Horrible include problem

B

Ben Taylor

I've asked about includes before in this group in order to
stop files being #included either twice or not at all, and
somebody said to use extern keyword for global variables
that need to be used in another cpp file, and to also put
all the includes of header files in the stdafx.h file, and
then to have every cpp file just include stdafx and
nothing else.
I've done this, so far with success.
However now I want to create a class A, that manages a
load of objects of type class B on the heap (using a
CTypedPtrList<CObList, ClassB*>, performing various
operations on them and then calling delete on them in its
constructor. However I want to have a variable in the
manager class that the objects can all reference,
consequently all the objects have to have a reference to
the manager class, which means they need to know its
definition. Thus, class A has to be able to 'see' class B,
and class B has to be able to 'see' class A, when
compiling. How do I arrange the include statements so that
it doesn't get either 'redefinition' or 'must have
class/struct/union type'?
 
S

Scott McPhillips

Ben said:
I've asked about includes before in this group in order to
stop files being #included either twice or not at all, and
somebody said to use extern keyword for global variables
that need to be used in another cpp file, and to also put
all the includes of header files in the stdafx.h file, and
then to have every cpp file just include stdafx and
nothing else.
I've done this, so far with success.

I see you got a good answer, but as an aside... If "somebody" said to
put all the includes in stdafx.h they did you a horrible disservice.
This gives you the exact opposite of object-oriented programming, and it
considerably slows down compilation time (i.e. your time) as well.
Includes are confusing when one is a newbie - but they (usually) become
easy once you understand the compiler's simple-minded needs.
 
C

Craig Powers

Ben said:
I've asked about includes before in this group in order to
stop files being #included either twice or not at all, and
somebody said to use extern keyword for global variables
that need to be used in another cpp file, and to also put
all the includes of header files in the stdafx.h file, and
then to have every cpp file just include stdafx and
nothing else.

You should not put header includes that will change frequently in
stdafx.h. The whole point to it is to allow you to precompile the
headers that don't change, and that will be negated by putting
everything there.

(This is particularly important for the windows headers, which will
change only rarely. They're quite large and they take a significant
amount of time to process. By precompiling them, you realize a
substantial savings on every file you compile that incldues them.)

If you really want a more global include file, do one separately from
stdafx.h.
 
B

Ben Taylor

Yes, cheers Carl. That's essentially exactly what I did in a little test at
work today after seeing lallous's website, although here in your example
you've included ClassA.h and ClassB.h twice - once in each of ClassA.cpp and
ClassB.cpp - would that not cause it to throw a refefinition wobbly?
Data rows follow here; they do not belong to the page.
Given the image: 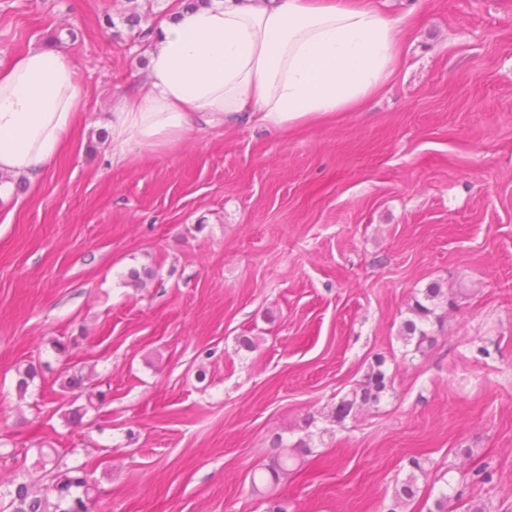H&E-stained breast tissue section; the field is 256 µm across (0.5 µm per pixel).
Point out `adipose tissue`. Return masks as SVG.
Returning a JSON list of instances; mask_svg holds the SVG:
<instances>
[{"label": "adipose tissue", "instance_id": "ef3b65f1", "mask_svg": "<svg viewBox=\"0 0 512 512\" xmlns=\"http://www.w3.org/2000/svg\"><path fill=\"white\" fill-rule=\"evenodd\" d=\"M407 35L371 0H204L152 29L146 91L110 116L112 161L178 147L194 131H285L361 108L394 75ZM71 59L52 48L0 70V199L37 182L83 122Z\"/></svg>", "mask_w": 512, "mask_h": 512}]
</instances>
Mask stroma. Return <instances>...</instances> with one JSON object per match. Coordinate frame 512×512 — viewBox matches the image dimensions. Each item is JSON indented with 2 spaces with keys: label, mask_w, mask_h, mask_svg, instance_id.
Returning <instances> with one entry per match:
<instances>
[{
  "label": "stroma",
  "mask_w": 512,
  "mask_h": 512,
  "mask_svg": "<svg viewBox=\"0 0 512 512\" xmlns=\"http://www.w3.org/2000/svg\"><path fill=\"white\" fill-rule=\"evenodd\" d=\"M372 2L410 28L362 110L116 166L109 112L146 67L124 17L168 0H0V68L59 36L87 103L0 200V507L20 483L53 496L45 446L91 472L90 512H267L251 474L279 434L311 449L276 489L288 512H383L412 456L429 477L404 512L444 489L512 512V0ZM432 282L458 305L420 355L399 328ZM379 354L393 390L326 421ZM72 366L107 394L79 423ZM462 449L487 479L461 481Z\"/></svg>",
  "instance_id": "1"
}]
</instances>
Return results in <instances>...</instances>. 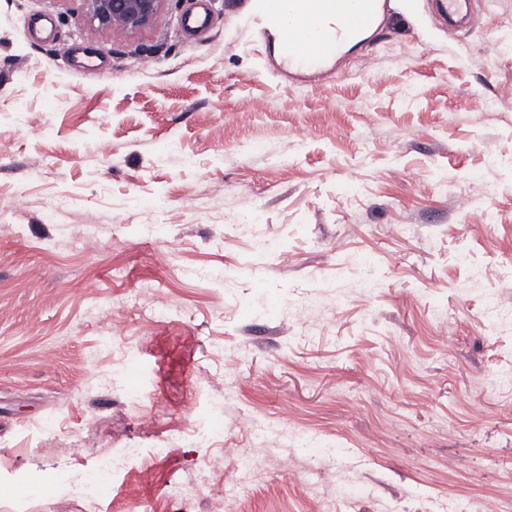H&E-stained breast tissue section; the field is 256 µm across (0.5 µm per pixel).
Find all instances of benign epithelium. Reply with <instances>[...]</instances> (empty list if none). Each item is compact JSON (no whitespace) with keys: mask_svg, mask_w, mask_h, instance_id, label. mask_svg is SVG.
Segmentation results:
<instances>
[{"mask_svg":"<svg viewBox=\"0 0 512 512\" xmlns=\"http://www.w3.org/2000/svg\"><path fill=\"white\" fill-rule=\"evenodd\" d=\"M90 22L127 35L152 27L168 0H85Z\"/></svg>","mask_w":512,"mask_h":512,"instance_id":"obj_1","label":"benign epithelium"}]
</instances>
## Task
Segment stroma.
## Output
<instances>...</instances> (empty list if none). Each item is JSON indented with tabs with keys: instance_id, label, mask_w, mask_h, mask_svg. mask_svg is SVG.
Returning <instances> with one entry per match:
<instances>
[{
	"instance_id": "stroma-1",
	"label": "stroma",
	"mask_w": 512,
	"mask_h": 512,
	"mask_svg": "<svg viewBox=\"0 0 512 512\" xmlns=\"http://www.w3.org/2000/svg\"><path fill=\"white\" fill-rule=\"evenodd\" d=\"M192 2L167 0L128 37L90 24L84 0H0V512H218L228 449L253 445L242 417L286 419L315 446L262 457L261 484L236 487L228 512H318L284 462L304 467L327 444L340 456L324 485L356 486L338 512L475 498L512 512V392L498 383L512 326L486 318L490 296H512V169L497 163L512 156V99L478 104L512 85V0H477L473 30L443 24L435 0L387 9L317 86L256 37L252 0H209L211 28L195 35L179 25ZM480 183L495 195L473 199ZM19 191L32 203L10 211ZM248 210L267 251L238 230ZM462 253L486 269L479 284ZM357 261L375 268V296L355 288ZM203 266L234 270L235 285L193 278ZM157 291L163 322L148 309ZM307 297L324 305L316 336L258 307ZM118 308L138 375L87 362ZM219 386L234 396L223 440L152 458ZM133 445L144 454L109 496H71V472ZM189 476L199 494L172 501Z\"/></svg>"
}]
</instances>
Or do
you need inclusion guards, do these work for classes as well as #defines?
Also please see my response to Craig that I'm not exactly sure how msdev
decides what order the .cpp files should get compiled in.
 
B

Ben Taylor

Excellent, thanks. see response to Craig.

Scott McPhillips said:
I see you got a good answer, but as an aside... If "somebody" said to
put all the includes in stdafx.h they did you a horrible disservice.
This gives you the exact opposite of object-oriented programming, and it
considerably slows down compilation time (i.e. your time) as well.
Includes are confusing when one is a newbie - but they (usually) become
easy once you understand the compiler's simple-minded needs.
 
C

Carl Daniel [VC++ MVP]

It would be normal for both ClassA.cpp and ClassB.cpp to include both header
files: If ClassB is to call member functions on ClassA, then it has to see
the definition of ClassA. Similarly, if ClassA needs to call member
functions of ClassB (including the constructor), then it needs to see the
definition of ClassB.

This doesn't cause any multiple definition problems as long as you haven't
put inappropriate things (like non-inline function definitions) in the
header files.

The include files should have include guards, although nothing in my example
requires them: no .cpp file includes any .h file more than once.

As for the order of compilation, it's completely undefined, except that
"stdafx.cpp" (or whatever your PCH builder is named) is compiled first.
Since each file is compiled individually, the order of compilation has no
effect on the meaning or correctness of the program.